Officials Want Family to Bulldoze $900k House Over Faulty Sewage System Officials Initially Approved

Homeownership is a goal that many Americans aspire to. One family in Farmington Hills, Michigan, however, is being penalized for capitalizing on what seemed to be a good investment.

Homeowner Sukhpal Dhillon bought a foreclosed home worth $900,000 in 2008. But less than a decade later he is being told to bulldoze it at his own expense. The reason: a faulty sewer system.

When Dhillon first bought his home, it passed multiple government inspections by the City of Farmington Hills and the Oakland County Water Resources Commissioner’s Office, but that didn’t stop the government from later calling his home an “obstruction” to an aging sewer system. The home sits on top of a manhole capped by the home’s basement cement, and government claims it needs access to it to fix what could become a sinkhole.
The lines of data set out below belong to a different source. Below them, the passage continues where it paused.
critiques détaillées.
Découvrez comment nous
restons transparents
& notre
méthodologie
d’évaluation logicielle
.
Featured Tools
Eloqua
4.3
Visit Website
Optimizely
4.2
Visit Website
This isn’t the first time the Water Resources Commissioner’s Office has gone after property owners. According to the Detroit Free Press, in 2004, it sued the Royal Oak Woman’s Club claiming an elevator added to the back of the building encroached on a drain easement. The Detroit Free Press reports, “Oakland County Circuit Judge Wendy Potts confirmed the easement but declined to force the club to remove its elevator. Potts wrote that there was no evidence that the construction damaged the drain in any way and the commissioner’s office didn’t show that it was unable to maintain the drain. Despite the construction of the elevator, then-Drain Commissioner John McCulloch called the ruling a victory that protected the easements.”

Moving the pipes could cost as much as the house is worth. But this case goes to show that even after “proper” licensing and inspections, the government is still ruthless in its attempts to deprive people of their property. The homeowners have countersued.